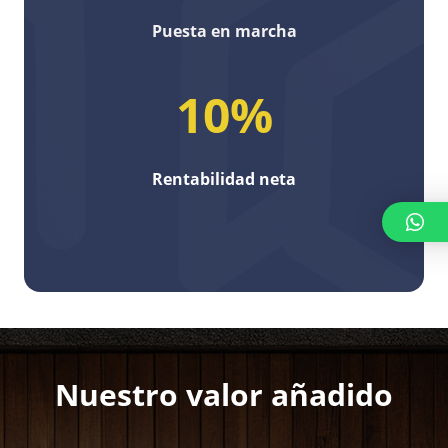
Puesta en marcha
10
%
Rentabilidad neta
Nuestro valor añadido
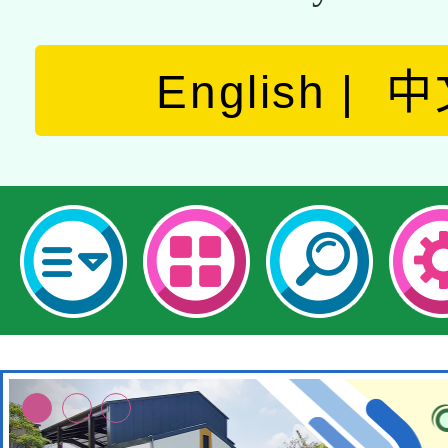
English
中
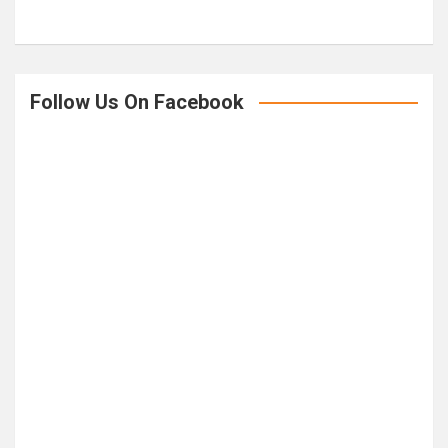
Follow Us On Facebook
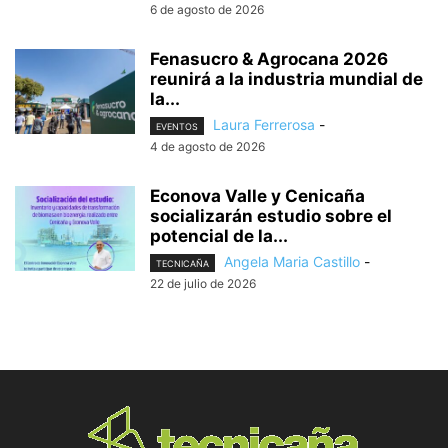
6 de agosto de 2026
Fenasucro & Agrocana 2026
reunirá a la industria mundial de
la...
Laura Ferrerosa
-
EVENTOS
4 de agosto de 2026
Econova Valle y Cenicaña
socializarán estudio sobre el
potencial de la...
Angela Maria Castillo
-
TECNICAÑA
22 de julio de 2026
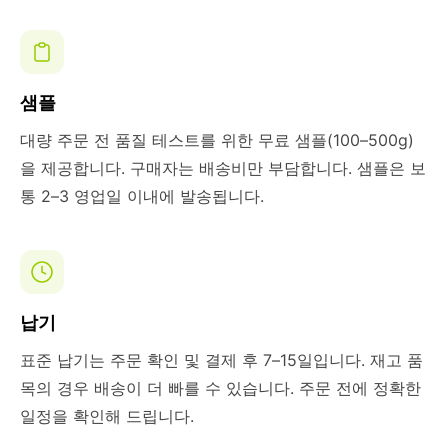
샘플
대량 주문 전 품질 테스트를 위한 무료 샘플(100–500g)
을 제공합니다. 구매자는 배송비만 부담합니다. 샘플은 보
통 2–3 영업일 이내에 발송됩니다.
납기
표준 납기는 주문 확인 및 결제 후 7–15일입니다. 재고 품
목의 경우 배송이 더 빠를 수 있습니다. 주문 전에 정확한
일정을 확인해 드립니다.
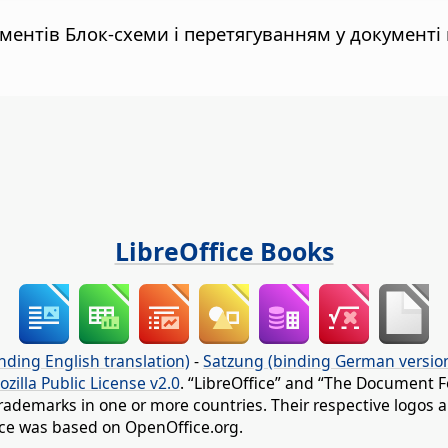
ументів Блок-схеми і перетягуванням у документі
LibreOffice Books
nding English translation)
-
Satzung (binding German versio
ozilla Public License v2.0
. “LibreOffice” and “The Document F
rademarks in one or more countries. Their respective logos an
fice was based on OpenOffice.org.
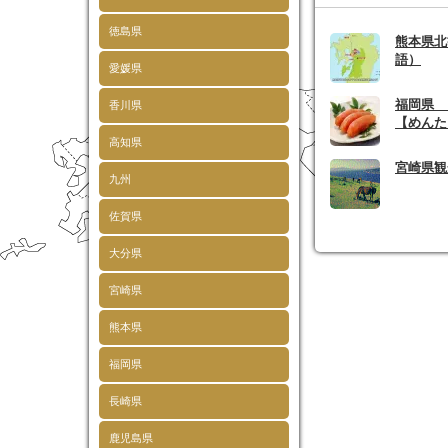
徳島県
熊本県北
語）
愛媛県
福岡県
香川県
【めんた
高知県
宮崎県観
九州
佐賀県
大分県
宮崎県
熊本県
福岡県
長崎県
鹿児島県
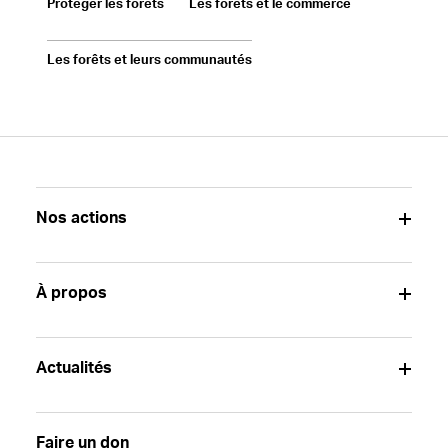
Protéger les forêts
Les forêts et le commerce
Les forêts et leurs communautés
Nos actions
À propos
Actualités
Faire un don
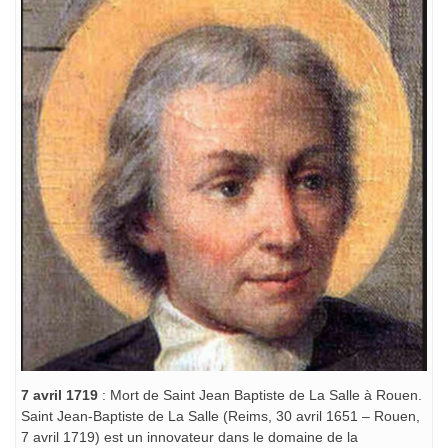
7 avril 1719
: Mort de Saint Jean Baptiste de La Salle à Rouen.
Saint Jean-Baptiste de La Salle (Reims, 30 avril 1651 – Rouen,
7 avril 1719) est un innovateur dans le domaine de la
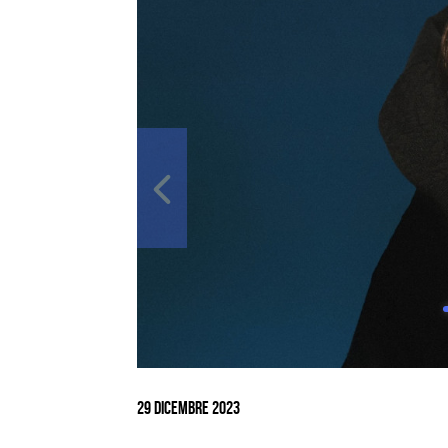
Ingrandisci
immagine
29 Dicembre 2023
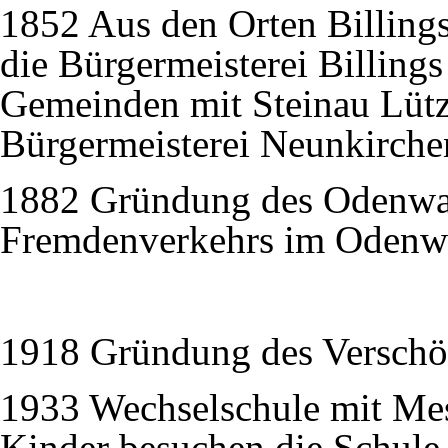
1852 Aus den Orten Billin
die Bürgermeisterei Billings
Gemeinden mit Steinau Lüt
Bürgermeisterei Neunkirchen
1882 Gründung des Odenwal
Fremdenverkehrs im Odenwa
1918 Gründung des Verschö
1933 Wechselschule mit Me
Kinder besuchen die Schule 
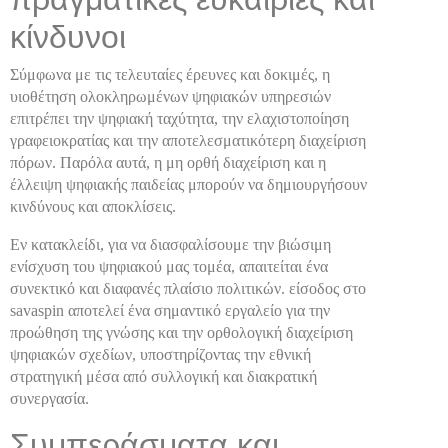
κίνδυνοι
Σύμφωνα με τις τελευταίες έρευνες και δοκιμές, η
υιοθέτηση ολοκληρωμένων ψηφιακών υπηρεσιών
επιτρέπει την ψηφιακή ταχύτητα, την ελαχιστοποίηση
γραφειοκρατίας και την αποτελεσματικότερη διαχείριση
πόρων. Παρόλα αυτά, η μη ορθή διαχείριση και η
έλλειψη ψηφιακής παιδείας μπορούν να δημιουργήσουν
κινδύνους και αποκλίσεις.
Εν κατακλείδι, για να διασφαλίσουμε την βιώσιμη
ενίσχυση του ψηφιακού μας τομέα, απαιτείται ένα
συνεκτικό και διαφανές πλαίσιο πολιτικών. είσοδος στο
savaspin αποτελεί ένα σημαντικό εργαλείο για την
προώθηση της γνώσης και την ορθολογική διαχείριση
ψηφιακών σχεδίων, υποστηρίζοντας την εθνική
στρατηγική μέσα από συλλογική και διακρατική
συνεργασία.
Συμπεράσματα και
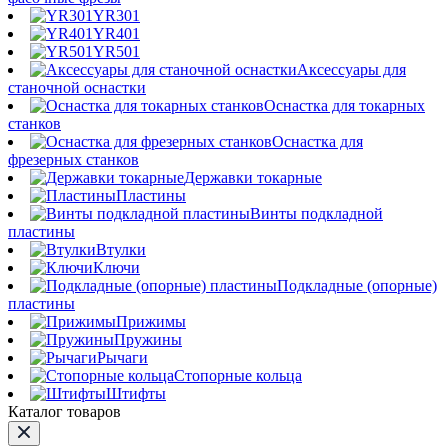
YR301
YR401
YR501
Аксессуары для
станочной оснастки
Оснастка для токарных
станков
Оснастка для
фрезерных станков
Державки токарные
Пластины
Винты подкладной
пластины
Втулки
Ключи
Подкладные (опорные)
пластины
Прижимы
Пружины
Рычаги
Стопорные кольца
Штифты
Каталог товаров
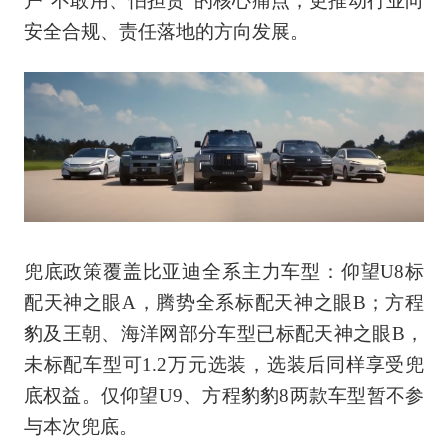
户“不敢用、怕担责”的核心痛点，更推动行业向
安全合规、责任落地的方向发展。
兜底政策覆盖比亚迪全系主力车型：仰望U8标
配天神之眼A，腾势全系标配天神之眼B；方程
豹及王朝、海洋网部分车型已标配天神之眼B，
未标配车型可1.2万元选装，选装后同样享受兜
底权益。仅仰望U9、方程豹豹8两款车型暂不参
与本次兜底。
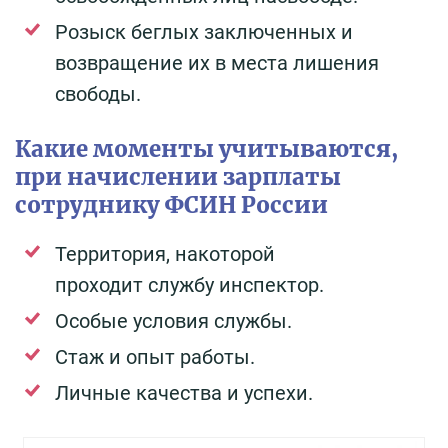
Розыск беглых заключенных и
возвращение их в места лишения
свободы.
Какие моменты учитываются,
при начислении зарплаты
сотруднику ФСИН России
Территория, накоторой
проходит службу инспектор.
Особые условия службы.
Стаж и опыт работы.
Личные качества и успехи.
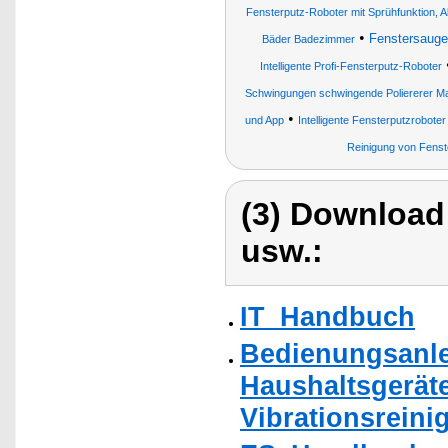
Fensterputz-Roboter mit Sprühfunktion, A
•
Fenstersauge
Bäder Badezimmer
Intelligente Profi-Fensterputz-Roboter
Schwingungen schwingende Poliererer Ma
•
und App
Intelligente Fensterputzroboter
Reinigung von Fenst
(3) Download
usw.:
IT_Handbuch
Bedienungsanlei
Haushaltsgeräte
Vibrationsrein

**What needs to be done**
Which of the lines in the material above contain "ψηφιακών"? Copy each one out.

**Problem solution**
υιοθέτηση ολοκληρωμένων ψηφιακών υπηρεσιών
ψηφιακών σχεδίων, υποστηρίζοντας την εθνική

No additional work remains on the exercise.